Even prominent members of the Democratic Party joined the single-issue drumbeat. Claire McCaskill, former U.S. Senator from Missouri and current political analyst for NBC and MSNBC, had this to say: “Joe Biden had one thing that he had to do tonight, and he didn’t do it. He had one thing that he had to accomplish, and that was reassure America that he was up to the job at his age. And he failed at that tonight.” 

 I wonder who decided that the debate was solely about whether Biden was “up to the job at his age.” That’s not why most people watch a debate. Most people are trying to decide who they want to be the next president, and the structure and content of a presidential debate is designed to help them do so. This debate failed to deliver because for weeks and months prior to the debate the media was filled with attacks on Biden’s age and health.
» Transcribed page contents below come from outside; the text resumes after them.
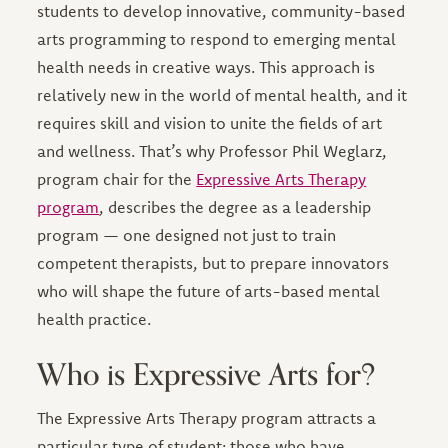
students to develop innovative, community-based
arts programming to respond to emerging mental
health needs in creative ways. This approach is
relatively new in the world of mental health, and it
requires skill and vision to unite the fields of art
and wellness. That’s why Professor Phil Weglarz,
program chair for the
Expressive Arts Therapy
program
, describes the degree as a leadership
program — one designed not just to train
competent therapists, but to prepare innovators
who will shape the future of arts-based mental
health practice.
Who is Expressive Arts for?
The Expressive Arts Therapy program attracts a
particular type of student: those who have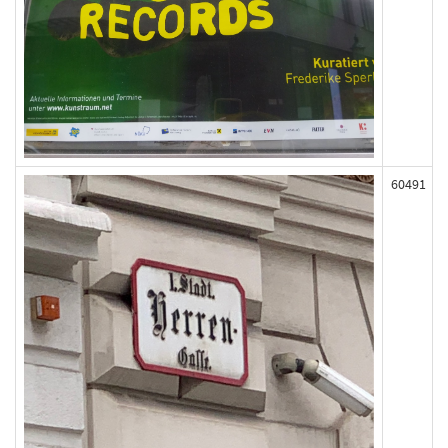
60491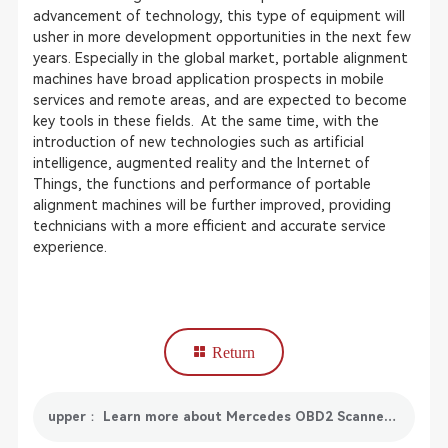
advancement of technology, this type of equipment will
usher in more development opportunities in the next few
years. Especially in the global market, portable alignment
machines have broad application prospects in mobile
services and remote areas, and are expected to become
key tools in these fields. At the same time, with the
introduction of new technologies such as artificial
intelligence, augmented reality and the Internet of
Things, the functions and performance of portable
alignment machines will be further improved, providing
technicians with a more efficient and accurate service
experience.
Return
upper： Learn more about Mercedes OBD2 Scanner: Features, Selection Guide and Market Trends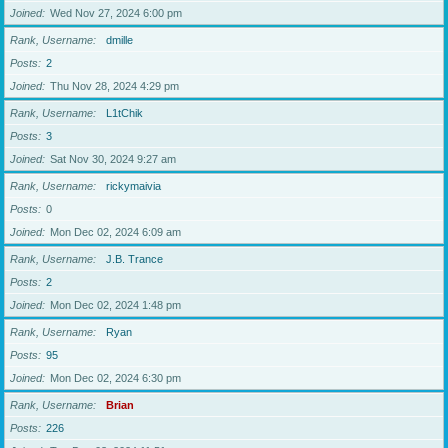
Joined
Wed Nov 27, 2024 6:00 pm
Rank, Username
dmille
Posts
2
Joined
Thu Nov 28, 2024 4:29 pm
Rank, Username
L1tChik
Posts
3
Joined
Sat Nov 30, 2024 9:27 am
Rank, Username
rickymaivia
Posts
0
Joined
Mon Dec 02, 2024 6:09 am
Rank, Username
J.B. Trance
Posts
2
Joined
Mon Dec 02, 2024 1:48 pm
Rank, Username
Ryan
Posts
95
Joined
Mon Dec 02, 2024 6:30 pm
Rank, Username
Brian
Posts
226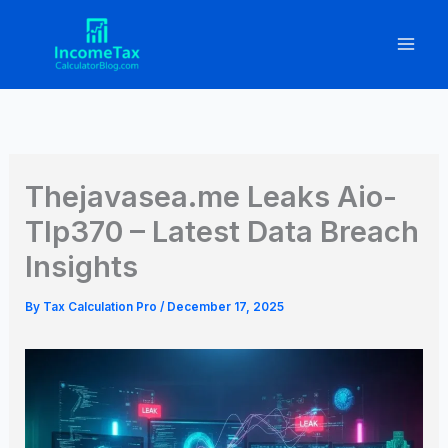
Skip
to
content
Thejavasea.me Leaks Aio-
Tlp370 – Latest Data Breach
Insights
By
Tax Calculation Pro
/
December 17, 2025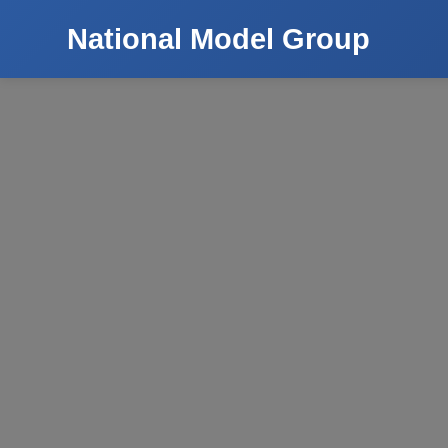
National Model Group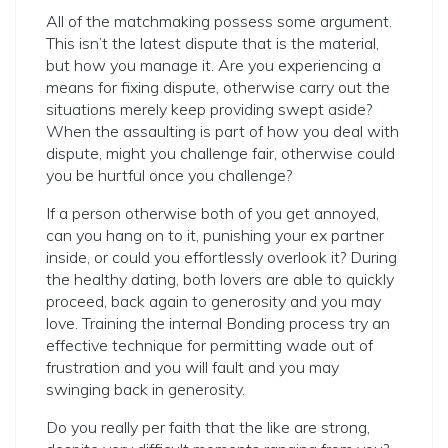
All of the matchmaking possess some argument.
This isn’t the latest dispute that is the material,
but how you manage it. Are you experiencing a
means for fixing dispute, otherwise carry out the
situations merely keep providing swept aside?
When the assaulting is part of how you deal with
dispute, might you challenge fair, otherwise could
you be hurtful once you challenge?
If a person otherwise both of you get annoyed,
can you hang on to it, punishing your ex partner
inside, or could you effortlessly overlook it? During
the healthy dating, both lovers are able to quickly
proceed, back again to generosity and you may
love. Training the internal Bonding process try an
effective technique for permitting wade out of
frustration and you will fault and you may
swinging back in generosity.
Do you really per faith that the like are strong,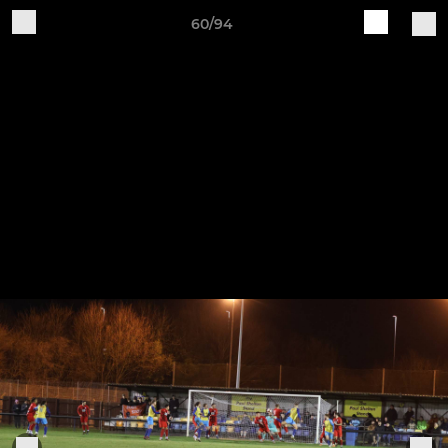
60/94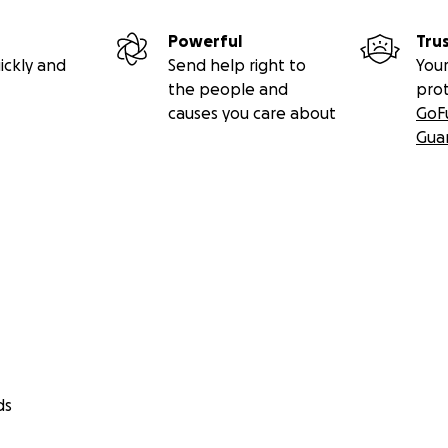
Powerful
Tru
ickly and
Send help right to
Your
the people and
pro
causes you care about
GoF
Gua
ds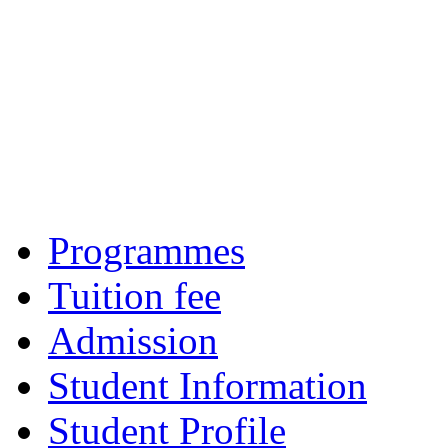
Programmes
Tuition fee
Admission
Student Information
Student Profile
The attention of viewers was misdirected; what was said about issues and policies came to matter not at all. All attention was directed toward any signs of aging or frailty.  

It was only by a determined, forceful, and repeated direction of people’s attention to the potential impact of age on cognitive ability that anyone could arrive at the point where they watched the debate solely to see whether age was impacting Biden’s performance. And they saw that it was. Which isn’t surprising. No one is as vigorous or quick at 81 as they were at 31.  But are the impacts of age of the kind that might impede the ability to carry out the functions of the President? Or, might the increase in wisdom and experience which accrues to those who age well actually enhance one’s ability to govern wisely and with discretion? That discussion can and should take place, but not at the expense of the public’s opportunity to see and digest the content of a presidential debate focused on issues of policy and governance.  

“The debate” is being called a disaster for Biden. Certainly true—the misdirection of attention is aimed squarely and unjustly at him and not at Trump. But it is even more a disaster for the nation because it sows additional chaos and misinformation in a country already reeling from both. 

One comment

  1. Thank you, Ann Marie! and HEAR, HEAR! Not to mention, the fact that was not brought up before, or during the debate… and was only whispered about, against the roar of the media’s disgust that bordered on agism, Biden was sick as a dog. He was losing his voice and on cold medication; and yet, accommodations afforded to kindergarteners at their graduation was not offered to him? Shame on CNN for not simply adjusting the microphone.